On Wed, 2007-08-08 at 21:59 +0200, Christian Thaeter wrote:

> I didn't meant that this way, for myself I am rather pro C (or using a
> real high level language). I'd rather meant fixes should be done in
> proper C++ way when the whole sourcefile is C++, for consistency and
> robustness. I really appreciate your contribution and I don't feel
> myself in a position to judge about inclusion or refusing such. I asked
> if you may rewrite it in C++ which was really a informal question, if
> you don't wan't to or can't do that then someone else might do that,
> maybe I take a look next week and do it, if not I think better apply
> your C way than leaving a bug unpatched. Kudos to you for your work!

Thanks. I could try writing it in as an object. 
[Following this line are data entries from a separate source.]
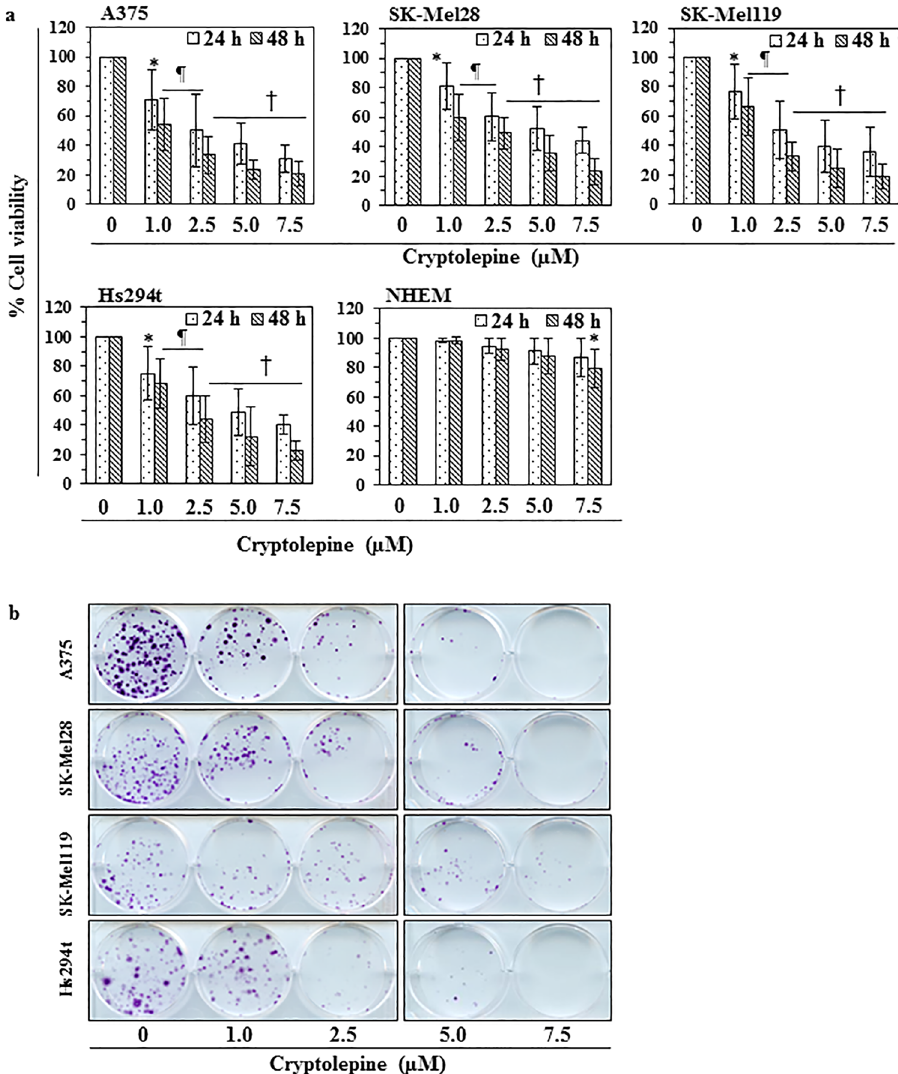
Figure 1. Cryptolepine treatment inhibits the viability and growth of melanoma cells. ( a ) Treatment of melanoma cells (A375, SK-Mel28, SK-Mel119 and Hs294t) and normal human epidermal melanocytes with cryptolepine (0, 1.0, 2.5, 5.0 and 7.5 µ M) for 24 or 48 h inhibits cell viability in a dose- and time-dependent manner. Cell viability was determined using an MTT assay as described in the Materials and Methods. Cells were seeded in 96-well plates in 6 replicates/sample and per treatment group. Cells treated with DMSO alone served as a vehicle control. Statistical significance versus control group, * P < 0.05, ¶ P < 0.01, † P < 0.001. (b) Effect of cryptolepine on the colony forming capacity of melanoma cells. Colonies were detected by staining with crystal violet and plates were scanned for photographs. Colonies appear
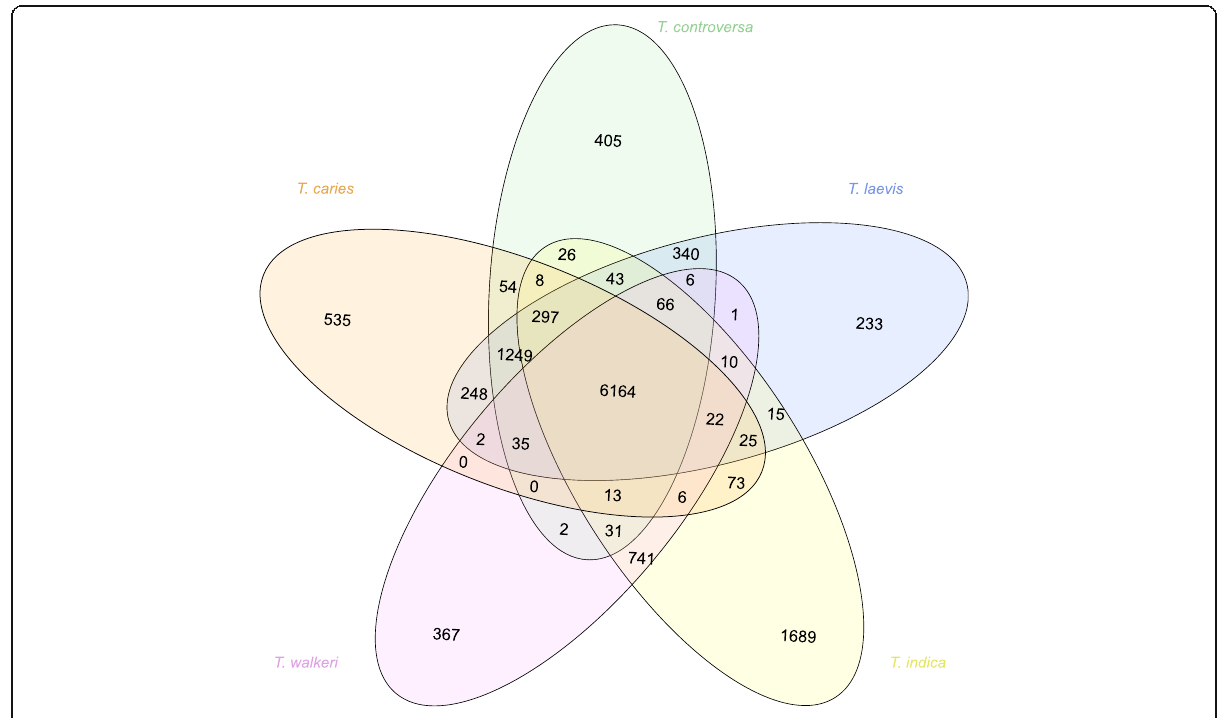
Fig. 2 Unique and shared orthogroups between the five Tilletia species from OrthoFinder ’ s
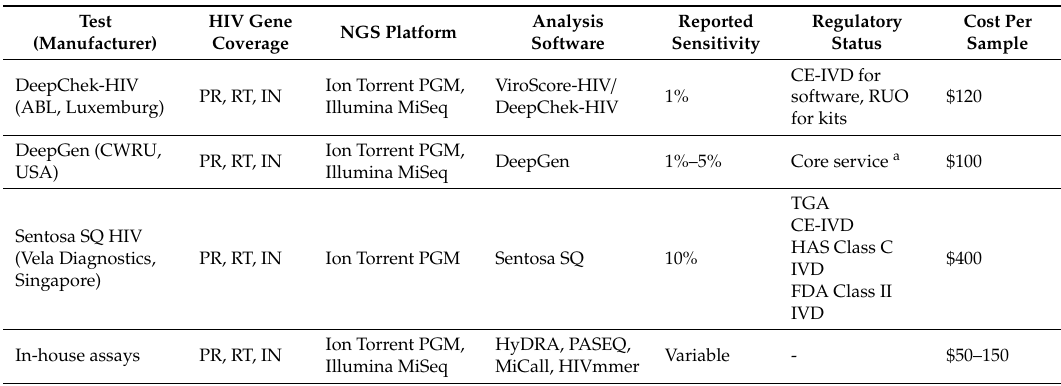
Figure 1. General steps of the NGS workflow for HIVDR genotyping. Common steps for most of the second-generation NGS workflows are shown, including the main sources of variation and possible bias associated with each step. NGS—next generation sequencing; PBMC—peripheral blood mononuclear cells; DBS—dried blood spots; PCR—polymerase chain reaction; QC—quality control; QA—quality assurance; HIVDR—HIV drug resistance. Table 1. Comparison between commercially available NGS-based solutions for HIVDR genotyping and in house-developed protocols.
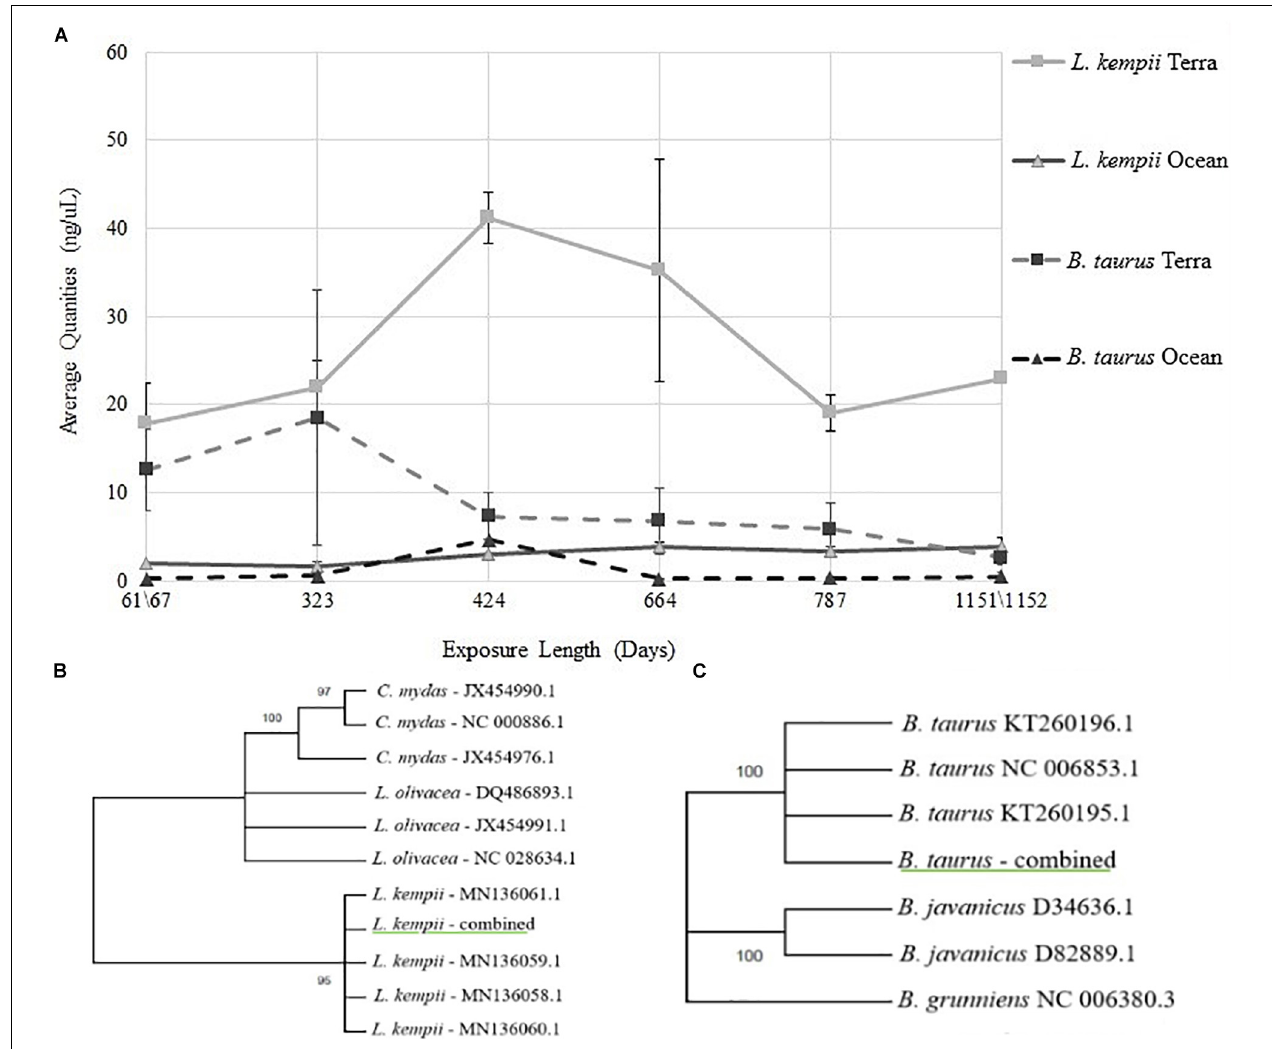
FIGURE 1 | (A) Average DNA quantities recovered from L. kempii and B. taurus bone samples from terrestrial and marine environments over 3-years. DNA extracted from L. kempii and B. taurus bone samples were plotted as a function of exposure length in days ranging from 61/67- to 1151/1152-days. The four experimental conditions represented are L. kempii terrestrial exposure ( L. kempii Terra), L. kempii marine exposure ( L. kempii Ocean), B. taurus terrestrial exposure ( B. taurus Terra), and B. taurus marine exposure ( B. taurus Ocean). Because Pro K and CTII treatment groups demonstrated no statistical differences, all data represented in this figure is the aggregate of both the Pro K and CTII treatment groups. (B,C) Experimental DNA sequences generated from DNA extracted from L. kempii and B. taurus bone are underlined in green. All L. kempii and B. taurus sequence data were consistent no matter the experimental condition or time of exposure; therefore, sequence data for each species was simplified to “ L. kempii —combined” and “ B. Taurus —combined.” Reference sequences used in the construction of all tress are by list genus/species name and then by their GenBank accession number. All trees were constructed using the Hasegawa-Kishino-Yano model; bootstrap values are located at each node. (B) Maximum Likelihood tree for the L. kempii MT-NAD4 genetic marker. (C) Maximum Likelihood tree for the B. taurus MT-CYB genetic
I am thinking I have an almost irresistible urge to strip out the 
C++ ;). You may ask why. Well, my answer is because sometimes I think it
produces more problems than it solves. 

Look at the following piece of code in Cinelerra file.C:


                case FILE_UNKNOWN:
                        FILE *stream;
                        if(!(stream = fopen(this->asset->path, "rb")))
                        {
// file not found
                                return 1;
                        }

                        char test[16];
                        fread(test, 16, 1, stream);

                        if(FileDV::check_sig(this->asset))
                        {
// libdv
                                fclose(stream);
                                file = new FileDV(this->asset, this);
                        }
                        else if(FileSndFile::check_sig(this->asset))
                        {
// libsndfile
                                fclose(stream);
                                file = new FileSndFile(this->asset, this);
                        }
                        else
                        if(FilePNG::check_sig(this->asset))
                        {
// PNG file
                                fclose(stream);
                                file = new FilePNG(this->asset, this);
                        }


etc. There are other places that this pattern is repeated. Now, if we
were to define a table of functions { file_dv_check_sig(),
file_snd_check_sig(), file_png_check_sig() ...}

we could perform iteration over that table, and essentially reduce the
code to about a tenth of what it currently is. C++ just gets in the way.
You can do other stuff with macros to expand the table, to make other
things possible. So, in the iteration, you could return a structure
file_handler as a result of iterating over the table. When you want to
call read_frame(), you write
        file_handler->read_frame()
and you eliminate all of the switching that the class File calls for
that particular task (OK maybe there are complications and you have to
use a "category" of file handlers instead, but even then that's
soluble). 

I'm watching the videos of the lectures on SICP, so perhaps I'm being
brainwashed into thinking in functional and layered terms ;) A
functional language might be a good one to use (although the Lispers
seem to poo-poo the notion of strong types) - and I'm not proposing that
we actually do it - it's just that sometimes I wistfully think everyone
is writing in C (or C++). The idea of not having to deallocate memory or
run into memory overruns and so on is quite appealing.